Generao Suzanne E, Keene Kirk D, Das Sakti
Department of Urology, University of California, Davis Medical Center, Sacramento, California 95816, USA.
J Endourol. 2005 Dec;19(10):1177-9. doi: 10.1089/end.2005.19.1177.

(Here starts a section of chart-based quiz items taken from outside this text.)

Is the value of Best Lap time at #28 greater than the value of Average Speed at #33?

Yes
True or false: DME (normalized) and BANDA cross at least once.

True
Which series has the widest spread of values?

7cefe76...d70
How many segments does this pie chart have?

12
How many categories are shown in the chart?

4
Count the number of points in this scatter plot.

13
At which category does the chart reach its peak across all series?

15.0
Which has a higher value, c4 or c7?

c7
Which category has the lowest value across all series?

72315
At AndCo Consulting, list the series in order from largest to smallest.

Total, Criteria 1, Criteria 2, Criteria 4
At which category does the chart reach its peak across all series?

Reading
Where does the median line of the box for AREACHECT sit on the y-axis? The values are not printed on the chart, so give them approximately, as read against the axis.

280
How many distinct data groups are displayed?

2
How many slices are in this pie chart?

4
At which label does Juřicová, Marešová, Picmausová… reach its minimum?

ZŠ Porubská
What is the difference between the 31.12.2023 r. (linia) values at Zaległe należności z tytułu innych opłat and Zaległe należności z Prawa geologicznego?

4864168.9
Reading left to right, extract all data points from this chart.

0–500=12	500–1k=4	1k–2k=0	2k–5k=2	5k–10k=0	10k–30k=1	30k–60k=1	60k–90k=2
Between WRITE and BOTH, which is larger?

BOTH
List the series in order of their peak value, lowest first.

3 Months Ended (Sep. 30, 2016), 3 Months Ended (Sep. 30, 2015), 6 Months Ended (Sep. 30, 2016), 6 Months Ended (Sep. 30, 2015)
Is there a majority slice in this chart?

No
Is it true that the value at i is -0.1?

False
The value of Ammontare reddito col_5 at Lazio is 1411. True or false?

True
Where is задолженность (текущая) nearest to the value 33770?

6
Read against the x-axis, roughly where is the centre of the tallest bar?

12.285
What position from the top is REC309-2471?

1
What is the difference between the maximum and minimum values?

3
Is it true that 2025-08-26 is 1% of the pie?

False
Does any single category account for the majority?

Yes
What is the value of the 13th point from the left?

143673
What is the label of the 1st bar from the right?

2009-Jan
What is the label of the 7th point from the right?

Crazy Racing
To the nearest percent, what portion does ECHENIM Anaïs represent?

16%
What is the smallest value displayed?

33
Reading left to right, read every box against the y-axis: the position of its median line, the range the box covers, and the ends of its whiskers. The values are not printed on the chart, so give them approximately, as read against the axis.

It is estimated that 1% of patients with endometriosis have involvement of the urinary tract, with the bladder being the most common location. Ureteral endometriosis is a rare entity, and the majority of cases are found at exploratory laparotomy for extensive involvement of the pelvic organs. Obstruction of the ureter may be caused by extrinsic or intrinsic disease, with the extrinsic form occurring four times as often. Progressive ureteral obstruction can be insidious in onset and ultimately lead to renal failure. Hormone therapy has had variable success, and open surgery has been the mainstay of treatment. Only one case of ureteral endometriosis, both intrinsic and extrinsic, diagnosed at ureteroscopy has been reported previously. We present a case of ureteral obstruction secondary to isolated intrinsic endometriosis diagnosed at ureteroscopy and treated endoscopically with holmium laser ablation and leuprolide therapy.
据估计,1%的子宫内膜异位症患者会累及泌尿系统,其中膀胱是最常见的受累部位。输尿管子宫内膜异位症是一种罕见的疾病,大多数病例是在因盆腔器官广泛受累而进行的剖腹探查术中发现的。输尿管梗阻可能由外在或内在疾病引起,外在形式的发生率是内在形式的四倍。进行性输尿管梗阻起病隐匿,最终可导致肾衰竭。激素治疗的效果不一,开放手术一直是主要的治疗方法。此前仅报道过一例经输尿管镜诊断的内在型和外在型输尿管子宫内膜异位症病例。我们报告一例经输尿管镜诊断为孤立性内在型子宫内膜异位症继发输尿管梗阻并接受钬激光消融和亮丙瑞林治疗的病例。